Reset A A Font size: Print

Supreme Court, Appellate Division, Third Department, New York.

IN RE: Terry DAUM, Petitioner, v. Glenn S. GOORD, as Commissioner of the Department of Correctional Services, et al., Respondents.

Decided: March 23, 2000

Before:  CARDONA, P.J., MERCURE, CREW III, PETERS and MUGGLIN, JJ. Terry Daum, Pine City, petitioner in person. Eliot Spitzer, Attorney-General (Denise A. Hartman of counsel), Albany, for respondents.

Proceeding pursuant to CPLR article 78 (transferred to this court by order of the Supreme Court, entered in Chemung County) to review a determination of respondent Commissioner of Correctional Services which found petitioner guilty of violating certain prison disciplinary rules.

In two misbehavior reports, petitioner was charged with violating several prison disciplinary rules stemming from one incident wherein he became physically combative with a correction officer who had issued a direct order and a subsequent incident wherein he broke a light fixture while resisting the direct order of another correction officer.   After a tier III disciplinary hearing on both misbehavior reports, petitioner was found guilty of violent conduct, assaulting a staff member, interfering with an employee, refusing a direct order and violating a movement regulation in connection with the first incident, and interfering with an employee, refusing a direct order and damaging State property in connection with the second incident.   The determination was affirmed on administrative appeal, prompting petitioner to commence this CPLR article 78 proceeding.
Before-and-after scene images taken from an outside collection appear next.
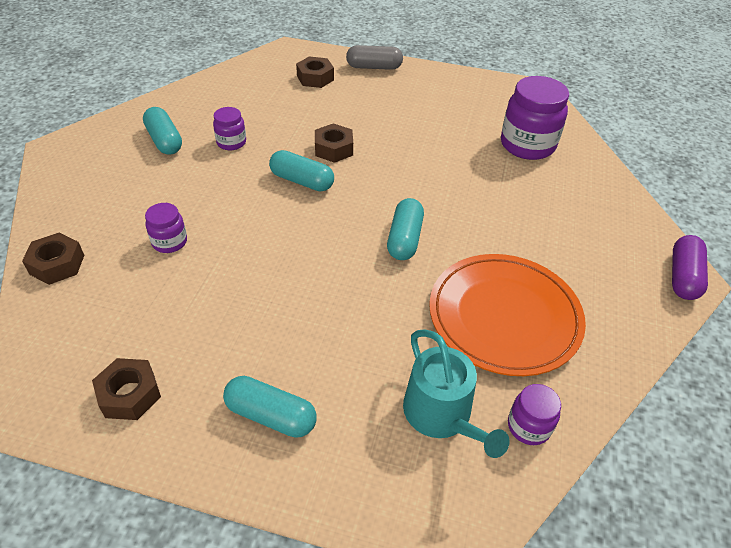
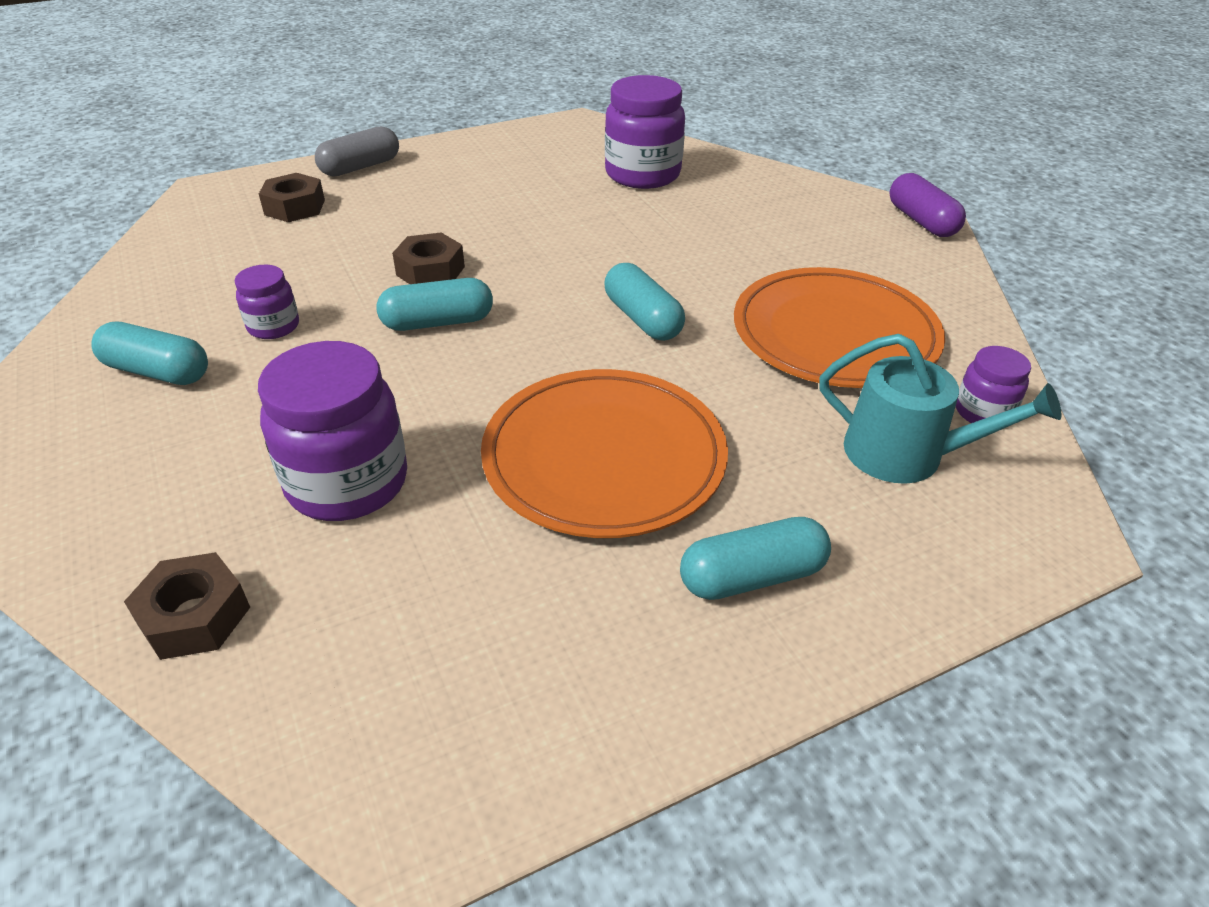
camera: 40 degrees left, 5 degrees down
brown nut [92,358,161,420] -> none
purple jar [145,203,187,253] -> purple jar [258,341,407,521], size x1.92
none -> orange plate [481,369,728,538]

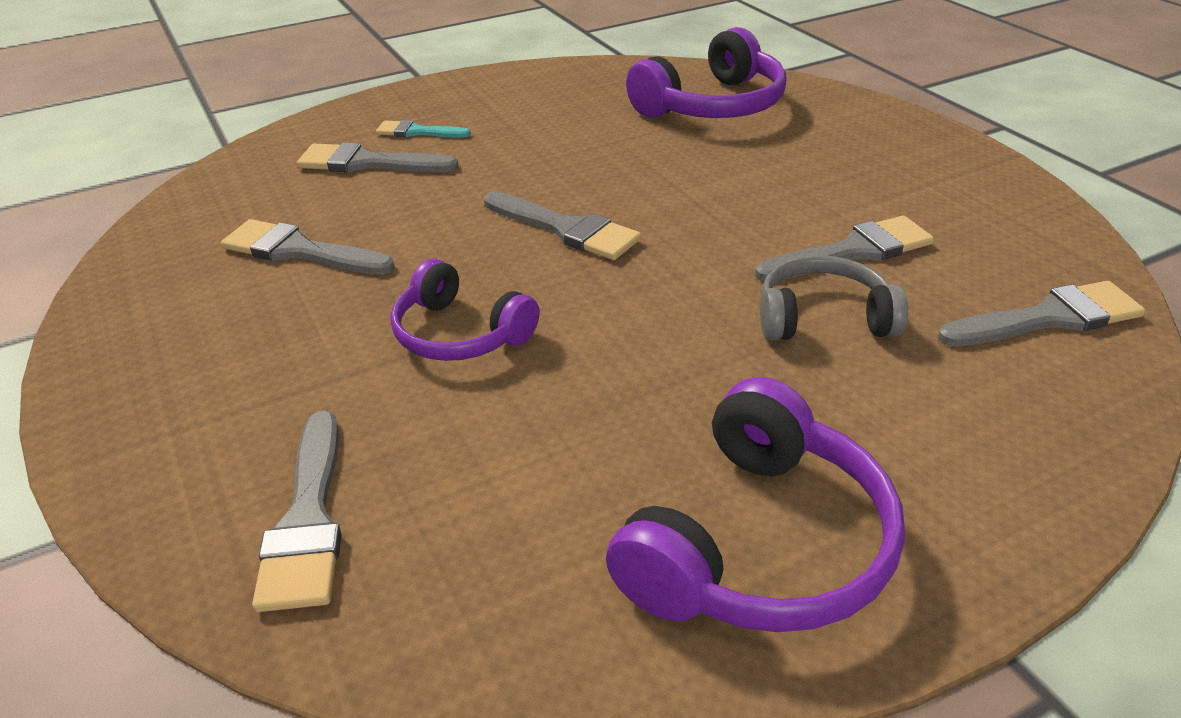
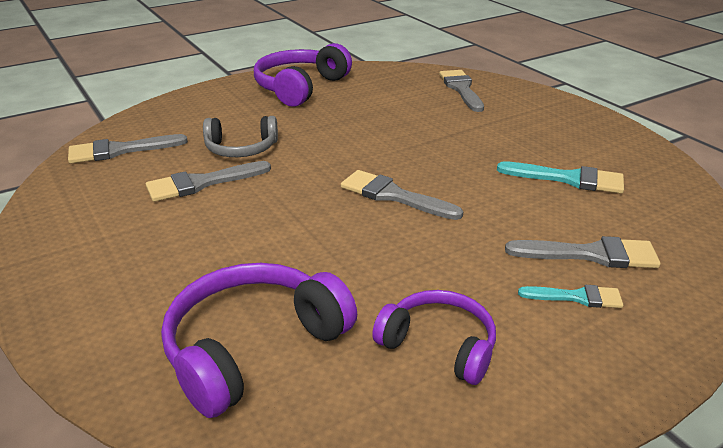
camera: 175 degrees right, 5 degrees down
grey brush [221,219,394,275] -> turquoise brush [497,161,624,194]
purple headphones [391,259,539,361] -> purple headphones moved to [372,290,496,385]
 We confirm.   With regard to the first misbehavior report, the testimony of the correction officer petitioner assaulted and the corroborating testimony of several other correction officers who witnessed the incident reveal that petitioner disobeyed the correction officer's direct order to return to his cell and threw a garbage can lid, striking the officer in the shin.   Once petitioner was released into his cell, he struck the correction officer in the jaw with his fist.   As for the second misbehavior report, it indicated that many correction officers witnessed petitioner refuse a direct order to place his hands through the cell bars to be handcuffed and transported to the special housing unit.   During the course of this event, petitioner attempted to remove a light fixture from his cell and threw another light fixture through his cell bars, breaking it.

 Upon reviewing this evidence and the remaining proof offered at the hearing, we conclude that substantial evidence supports the determination of petitioner's guilt on all charges (see, Matter of Green v. Selsky, 264 A.D.2d 908, 696 N.Y.S.2d 94, lv. denied 94 N.Y.2d 757, 704 N.Y.S.2d 532, 725 N.E.2d 1094;  Matter of Rucano v. Goord, 264 A.D.2d 888, 695 N.Y.S.2d 202;  Matter of Ragland v. Great Meadow Correctional Facility, 243 A.D.2d 977, 662 N.Y.S.2d 870).   Contrary to petitioner's contention, his defense that the misbehavior reports were issued in retaliation for a grievance that he had filed against the correction officer who authored the first report is unsubstantiated by the record and merely created a credibility issue for the Hearing Officer to resolve (see, Matter of Jackson v. Goord, 263 A.D.2d 726, 693 N.Y.S.2d 686, lv. denied 94 N.Y.2d 753, 700 N.Y.S.2d 427, 722 N.E.2d 507;  Matter of Alamin v. New York State Dept. of Correctional Servs., 253 A.D.2d 948, 679 N.Y.S.2d 425).

 Finally, petitioner's procedural claims were not raised at the disciplinary hearing and are therefore not preserved for appellate review (see, Matter of Odom v. Goord, 243 A.D.2d 1019, 665 N.Y.S.2d 353;  Matter of Melendez v. Coombe, 233 A.D.2d 630, 649 N.Y.S.2d 841).   In any event, were we to review the arguments, we would find them to be unpersuasive.

ADJUDGED that the determination is confirmed, without costs, and petition dismissed.